Both Ichabod and Brom Bones, along with other member of the village, dine with the Van Tassels one night, and after the meal someone tells the tale of the Headless Horseman, a Hessian soldier who, legend has it, was decapitated in battle, and rides through the village at night looking for his lost head.
As laughable a tale as it may have been when the cider was flowing and the place was well lit and full of people, it begins to make Ichabod nervous on his way home later. He begins to hear the hooves of another horse behind his, getting closer and closer until he can feel the horse's breat on the back of his neck. When he turns around he is terrified to find that the rider of the approaching horse is, in fact, missing his head.
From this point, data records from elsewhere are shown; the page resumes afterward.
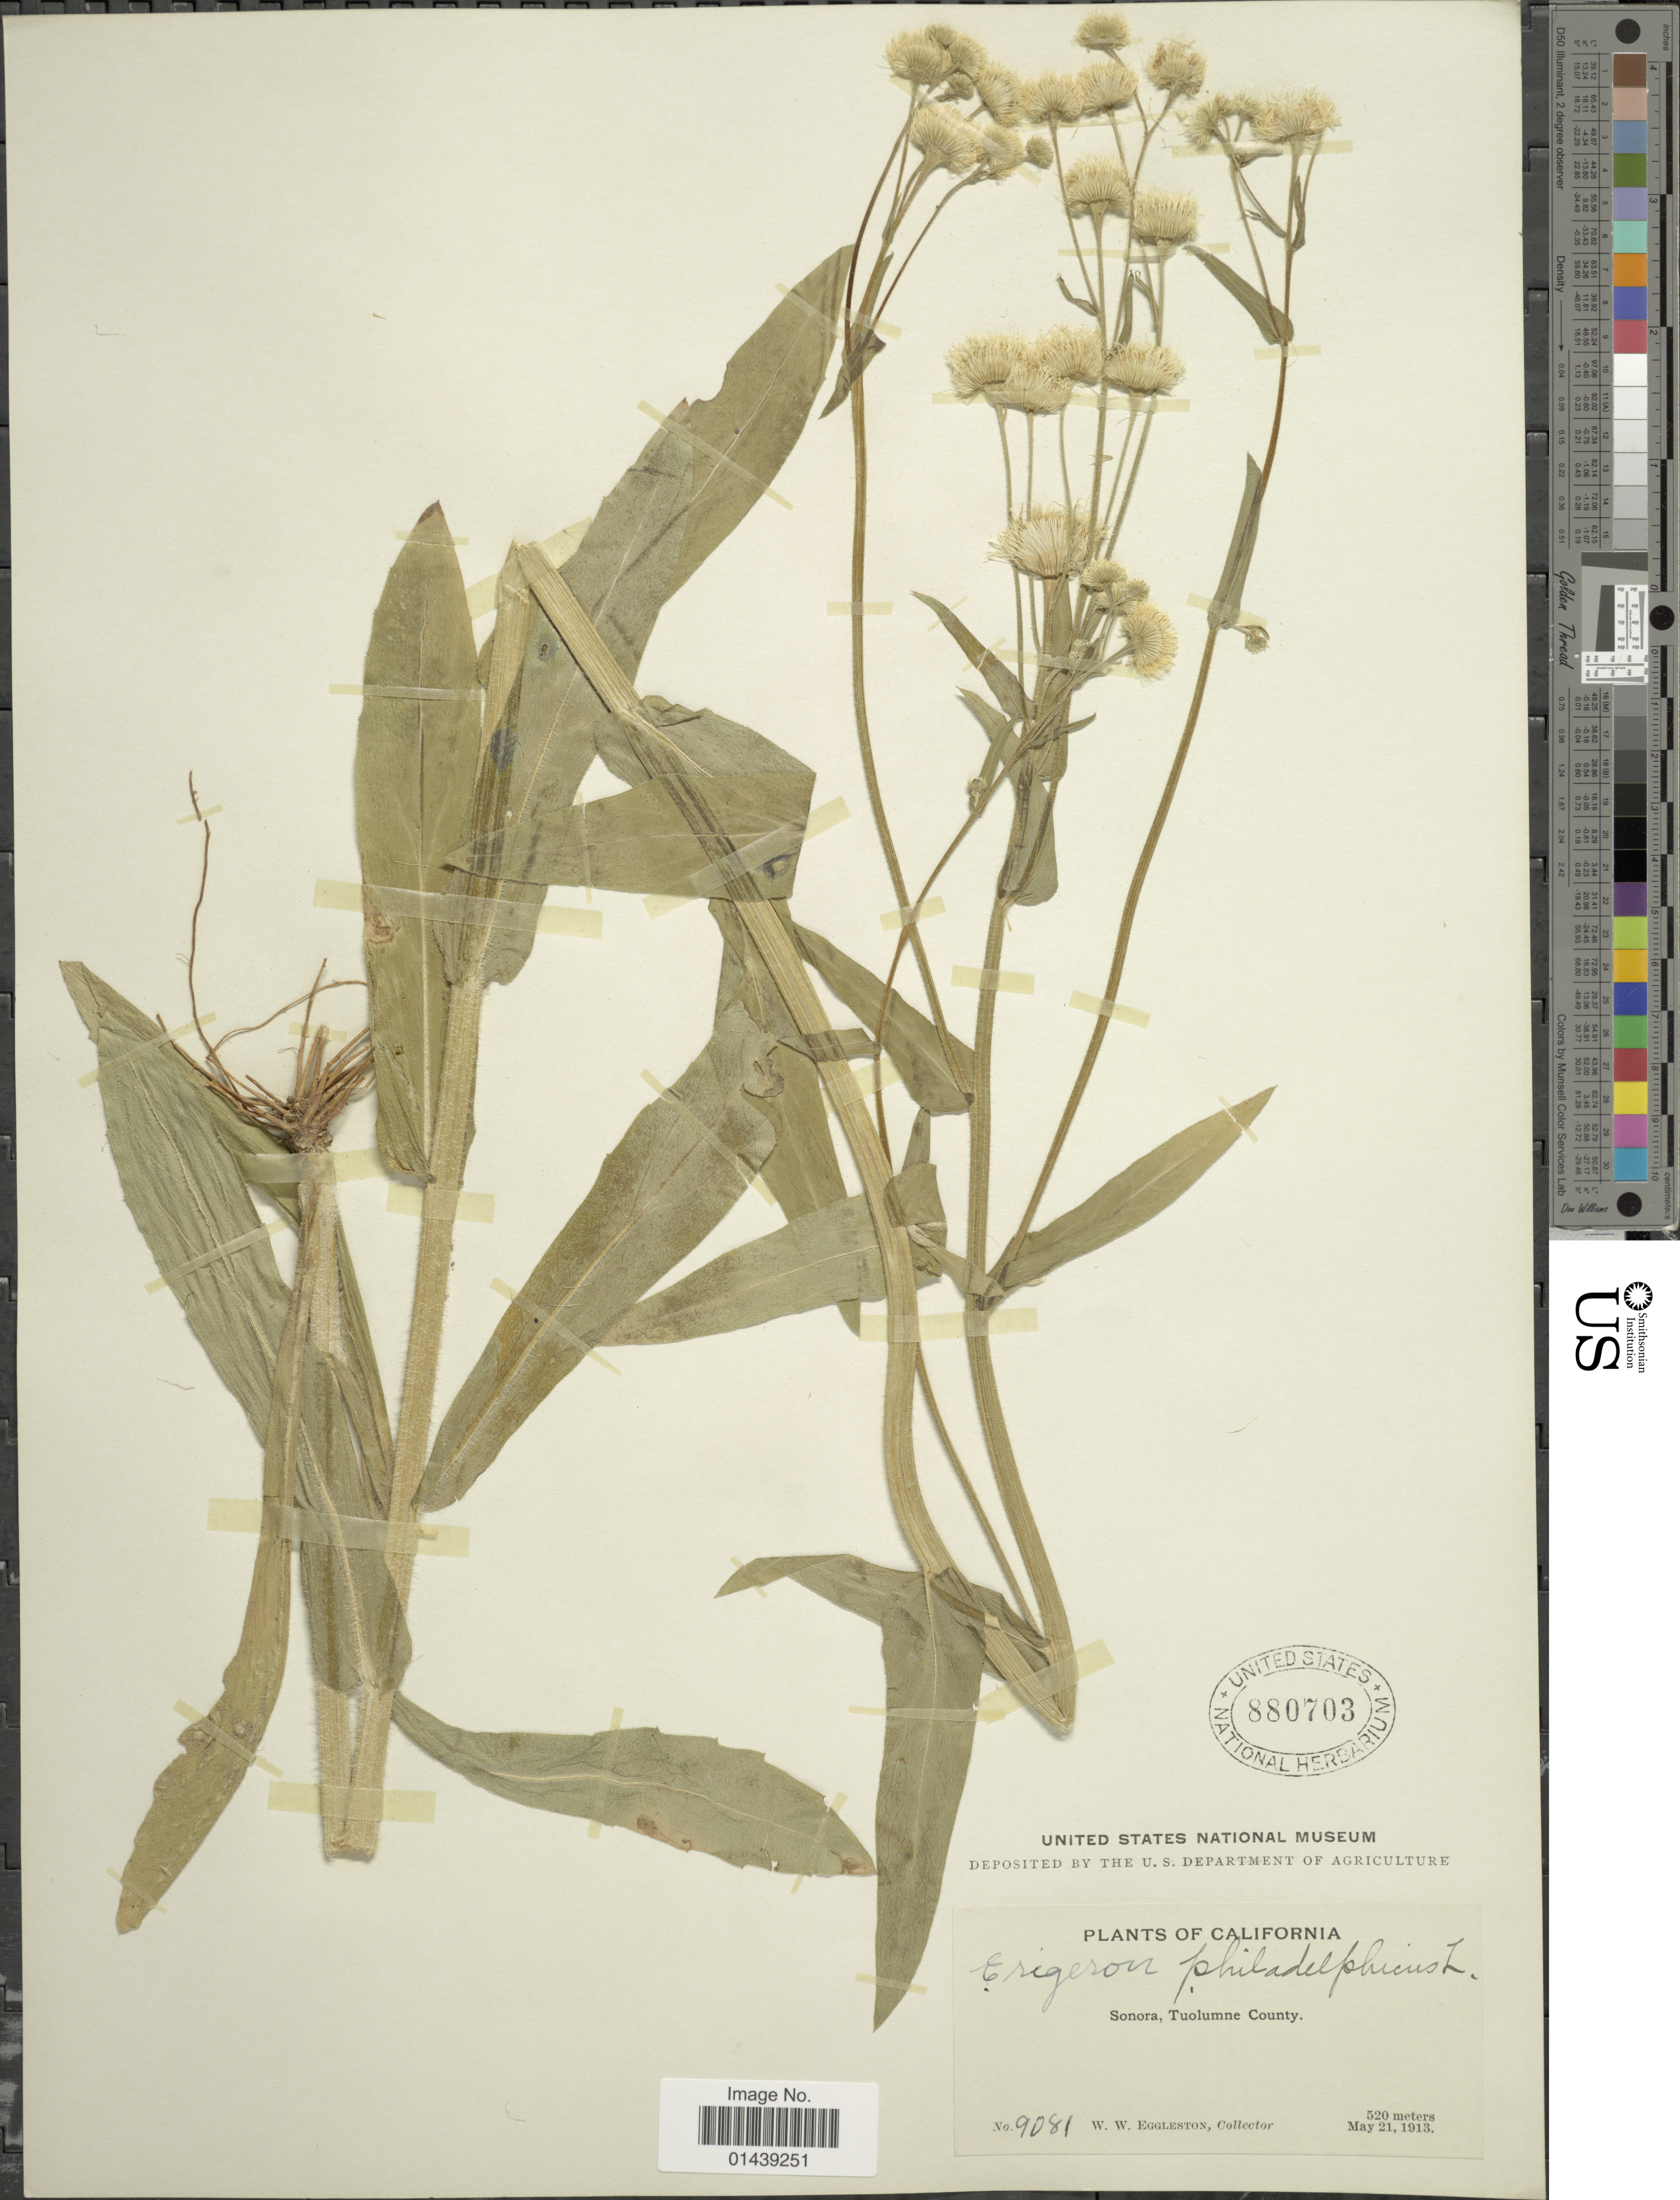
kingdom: Plantae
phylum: Tracheophyta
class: Magnoliopsida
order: Asterales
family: Asteraceae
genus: Erigeron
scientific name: Erigeron philadelphicus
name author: L.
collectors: W. W. Eggleston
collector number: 9081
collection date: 1913-05-21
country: United States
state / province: California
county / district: Tuolumne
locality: Sonora, Tuolumne County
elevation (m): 520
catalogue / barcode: US 880703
Driving his poor steed as fast as it can go, Ichabod tries to outrun the ghost, but it gains until he can feel the "ghost" horse's breath on the back of his neck. Looking around again, he realizes that the horseman is holding his own head high above him and preparing to throw it at Ichabod.
Ichabod Crane is never seen after that night- at least, not in the village of Sleepy Hollow. The only clue as to his disapearance is a smashed pumpkin on the road between his house and Van Tassel's.
The beauty of this story lies in the ghost story-like quality of the ending. Irving gets a good deal of fun out of putting the reader in the villagers' position. We, and they, don't know exactly WHAT happened to Crane the night he met the headless horseman, although the end of the story does mention that someone matching his description turned up as a successful lawyer in the city not far from Sleepy Hollow. In the light of day it is easy to believe that Brom Bones was playing a prank on the little teacher, and, emberrassed by his gullibility and fear, Crane chooses to leave town.
But on the road alone at night, there is room for doubt.